DOCUMENT SEGMENT section start
Managing your Personal Finances Wisely

Moneywise24 Personal Finance



How Fraud Results in Unauthorized Bank Transfers 0

Posted on December 18, 2009 by admin

chequeThis morning, as I was drinking my coffee and waking up slowly, I watched a report about a new type of scam which involves unauthorized bank transfers. Although the report mainly applies to the German banking system, this could also apply to other countries where law permits it.

Basically, fraudsters will generate a random bank account number, and they will try to transfer 1 cent to that account number. If the transfer bounces, it means that the account number is non-existent. However, if the transfer is accepted, fraudsters will know that the bank account exists. Next, fraudsters will fill in a bank transfer form manually (internet would not work, since fraudsters would need additional login details), pretending to be the bank account owner of the person, they had previously transfered 1 cent to.
DOCUMENT SEGMENT section end
THE RECORDS section start
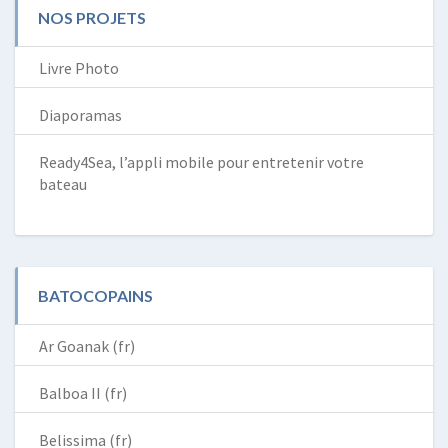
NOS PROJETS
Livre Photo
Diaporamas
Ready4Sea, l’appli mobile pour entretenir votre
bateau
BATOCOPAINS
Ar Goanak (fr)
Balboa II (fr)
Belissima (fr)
THE RECORDS section end
THE RECORDS section start
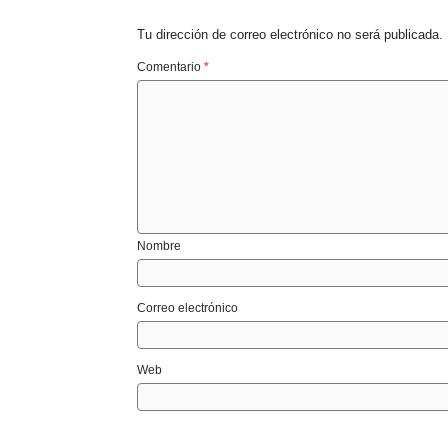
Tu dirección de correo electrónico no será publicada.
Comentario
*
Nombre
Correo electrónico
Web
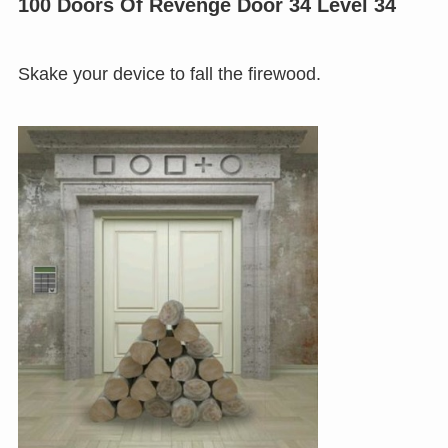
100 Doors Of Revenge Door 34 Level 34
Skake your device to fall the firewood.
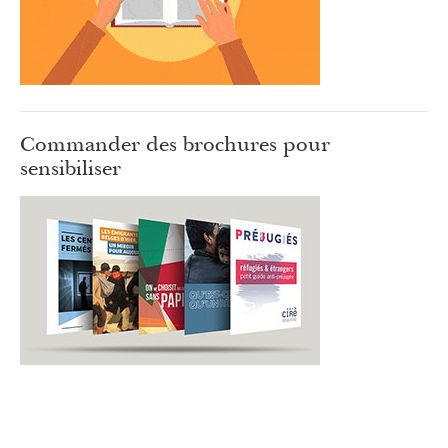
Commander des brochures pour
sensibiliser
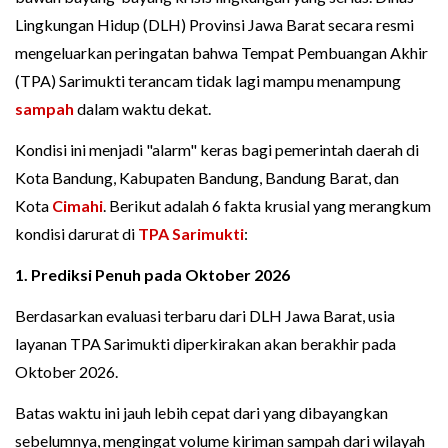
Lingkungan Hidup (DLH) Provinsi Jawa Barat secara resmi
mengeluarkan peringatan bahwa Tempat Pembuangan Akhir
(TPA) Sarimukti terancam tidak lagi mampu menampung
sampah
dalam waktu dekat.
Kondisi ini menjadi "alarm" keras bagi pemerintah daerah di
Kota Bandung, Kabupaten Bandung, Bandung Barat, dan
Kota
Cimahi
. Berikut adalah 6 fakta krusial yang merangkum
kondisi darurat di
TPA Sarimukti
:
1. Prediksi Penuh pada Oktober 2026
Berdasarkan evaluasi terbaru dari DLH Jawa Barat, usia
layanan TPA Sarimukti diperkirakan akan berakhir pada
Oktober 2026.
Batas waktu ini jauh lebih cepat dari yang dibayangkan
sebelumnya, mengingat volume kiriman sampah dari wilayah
THE RECORDS section end
THE RECORDS section start
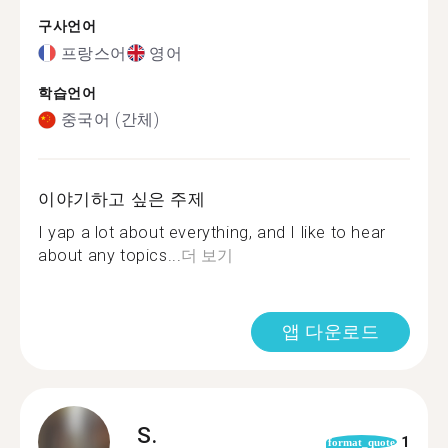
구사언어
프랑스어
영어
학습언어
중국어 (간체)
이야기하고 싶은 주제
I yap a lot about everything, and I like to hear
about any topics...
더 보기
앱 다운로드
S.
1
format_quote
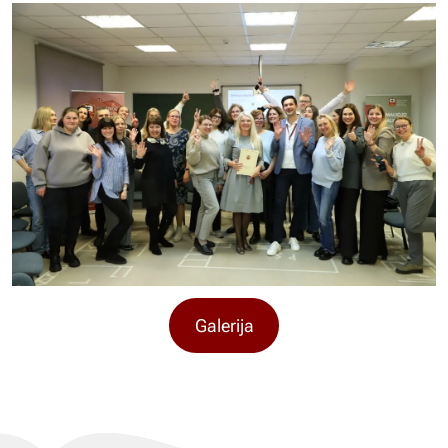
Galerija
THE RECORDS section end
— TASK INSTRUCTIONS —
1) Convert everything in the records from the line containing "Lingkungan Hidup (DLH)" down to the line containing "sebelumnya, mengingat volume" into a Markdown table with the columns Row and Line, omitting any blank lines.
2) Extend the post on unauthorized bank transfers, picking up right after its last sentence.
The text and the records have nothing to do with each other.

— ANSWERS TO THE EXERCISES —
1)
| Row | Line |
|---|---|
| 1 | Lingkungan Hidup (DLH) Provinsi Jawa Barat secara resmi |
| 2 | mengeluarkan peringatan bahwa Tempat Pembuangan Akhir |
| 3 | (TPA) Sarimukti terancam tidak lagi mampu menampung |
| 4 | sampah |
| 5 | dalam waktu dekat. |
| 6 | Kondisi ini menjadi "alarm" keras bagi pemerintah daerah di |
| 7 | Kota Bandung, Kabupaten Bandung, Bandung Barat, dan |
| 8 | Kota |
| 9 | Cimahi |
| 10 | . Berikut adalah 6 fakta krusial yang merangkum |
| 11 | kondisi darurat di |
| 12 | TPA Sarimukti |
| 13 | : |
| 14 | 1. Prediksi Penuh pada Oktober 2026 |
| 15 | Berdasarkan evaluasi terbaru dari DLH Jawa Barat, usia |
| 16 | layanan TPA Sarimukti diperkirakan akan berakhir pada |
| 17 | Oktober 2026. |
| 18 | Batas waktu ini jauh lebih cepat dari yang dibayangkan |
| 19 | sebelumnya, mengingat volume kiriman sampah dari wilayah |

2)
In Germany, the trick would work, since banks are not obliged to check the validity of a transaction. Therefore, it is possible for transactions with invalid signatures or names to go through.

There is not much a bank account holder can do in order to prevent this type of scam. However, each and every account holder should check his/her bank account credits and debits regularly. If an unauthorized charge has taken place, the account holder can dispute the transfer, and chargeback the amount. At least in Germany, it is the bank’s responsibility to prove that the transfer was valid.

There are still so many flaws in the law, or a lack of specific control mechanisms, which make such fraudulent actions possible. If the bank would compare the name, account number, and signature of the account holder, this would significantly minimize the chance of such fraudulent cases.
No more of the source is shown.